John Brennan
A CIA admission Thursday that its agents had sneaked into computers set up for the Senate Select Committee on Intelligence to compile a report on the agency's torture program has brought calls for an investigation by an independent counsel from Democratic Sen. Mark Udall of Colorado and angry comments from other senators.
One came from Democratic Sen. Ron Wyden of Oregon who said in a statement:
“The CIA Inspector General has confirmed what Senators have been saying all along: The CIA conducted an unauthorized search of Senate files, and attempted to have Senate staff prosecuted for doing their jobs,” Wyden said. “Director Brennan’s claims to the contrary were simply not true.
“What’s needed now is a public apology from Director Brennan to staff and the committee, a full accounting of how this occurred and a commitment there will be no further attempts to undermine Congressional oversight of CIA activities.”
CIA Director John Brennan apologized Thursday for the agency's actions. That marked a sharp turnaround from his comments in March when the select committee's chairwoman, Democratic Sen. Dianne Feinstein of California, accused the CIA of spying on the Senate panel's investigation via computers set up to access some six million pages of documents related to the torture program. Then he
said: "When the facts come out on this, I think a lot of people who are claiming that there has been this tremendous sort of spying and monitoring and hacking will be proved wrong."
The news of the CIA's internal investigation was first reported by Jonathan S. Landay and Ali Watkins at McClatchy :
Findings of the investigation by the CIA Inspector General’s Office “include a judgment that some CIA employees acted in a manner inconsistent with the common understanding reached between SSCI (Senate Select Committee on Intelligence) and the CIA in 2009,” CIA spokesman Dean Boyd said in a statement.

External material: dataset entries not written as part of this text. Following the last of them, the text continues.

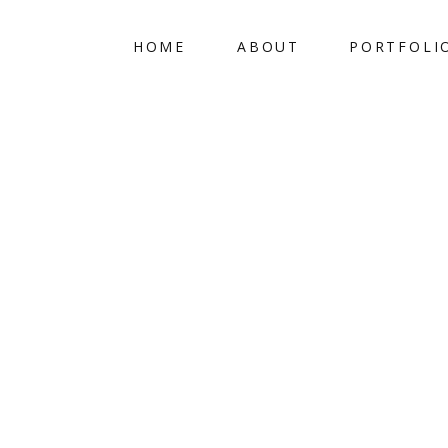
HOME
ABOUT
PORTFOLI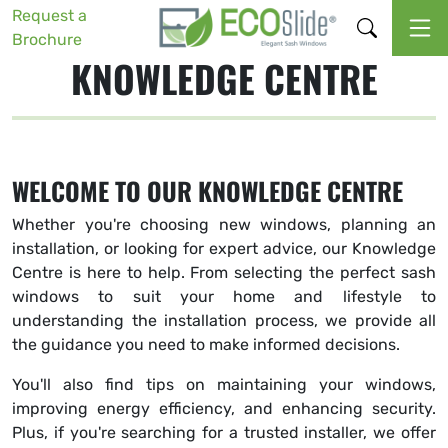
Request a
Brochure
KNOWLEDGE CENTRE
WELCOME TO OUR KNOWLEDGE CENTRE
Whether you're choosing new windows, planning an
installation, or looking for expert advice, our Knowledge
Centre is here to help. From selecting the perfect sash
windows to suit your home and lifestyle to
understanding the installation process, we provide all
the guidance you need to make informed decisions.
You'll also find tips on maintaining your windows,
improving energy efficiency, and enhancing security.
Plus, if you're searching for a trusted installer, we offer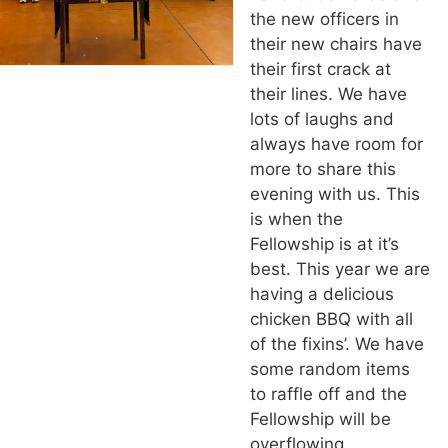
the new officers in
their new chairs have
their first crack at
their lines. We have
lots of laughs and
always have room for
more to share this
evening with us. This
is when the
Fellowship is at it’s
best. This year we are
having a delicious
chicken BBQ with all
of the fixins’. We have
some random items
to raffle off and the
Fellowship will be
overflowing.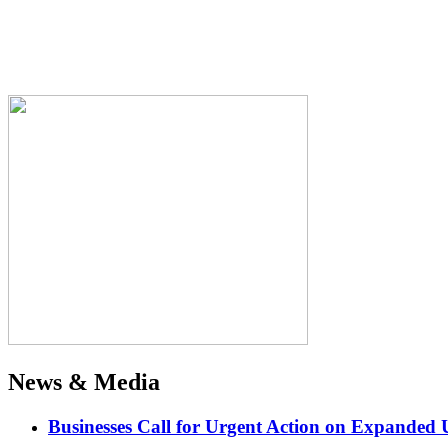
News & Media
Businesses Call for Urgent Action on Expanded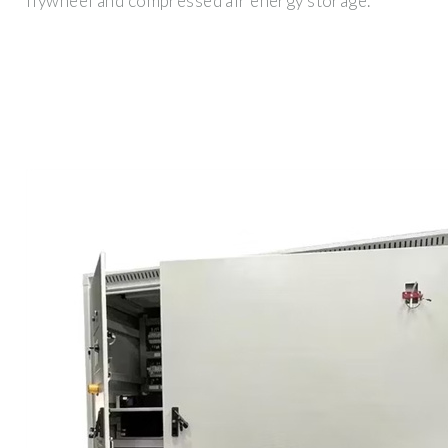
flywheel and compressed air energy storage.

The statement represented an admission to charges by the panel’s chairwoman, Dianne Feinstein, D-Calif., that the CIA intruded into the computers her staff used to compile the soon-to-be released report on the agency’s use of harsh interrogation methods on suspected terrorists in secret overseas prisons during the Bush administration.
As this was being written, Feinstein had not yet made a statement. But Udall
had:
“From the unprecedented hacking of congressional staff computers and continued leaks undermining the Senate intelligence committee’s investigation of the CIA’s detention and interrogation program to his abject failure to acknowledge any wrongdoing by the agency, I have lost confidence in John Brennan,” Udall said.
“I also believe the administration should appoint an independent counsel to look into what I believe could be the violation of multiple provisions of the Constitution as well as federal criminal statutes and executive order 12333,” he added, referring to a Reagan-era presidential directive defining the roles of the intelligence agencies.
The committee's 6,300-page torture report, completed 19 months ago, may never see the light of day. A condensed version is now being reviewed by the White House after being reviewed (and no doubt redacted) by the CIA. That is supposed to be released sometime soon.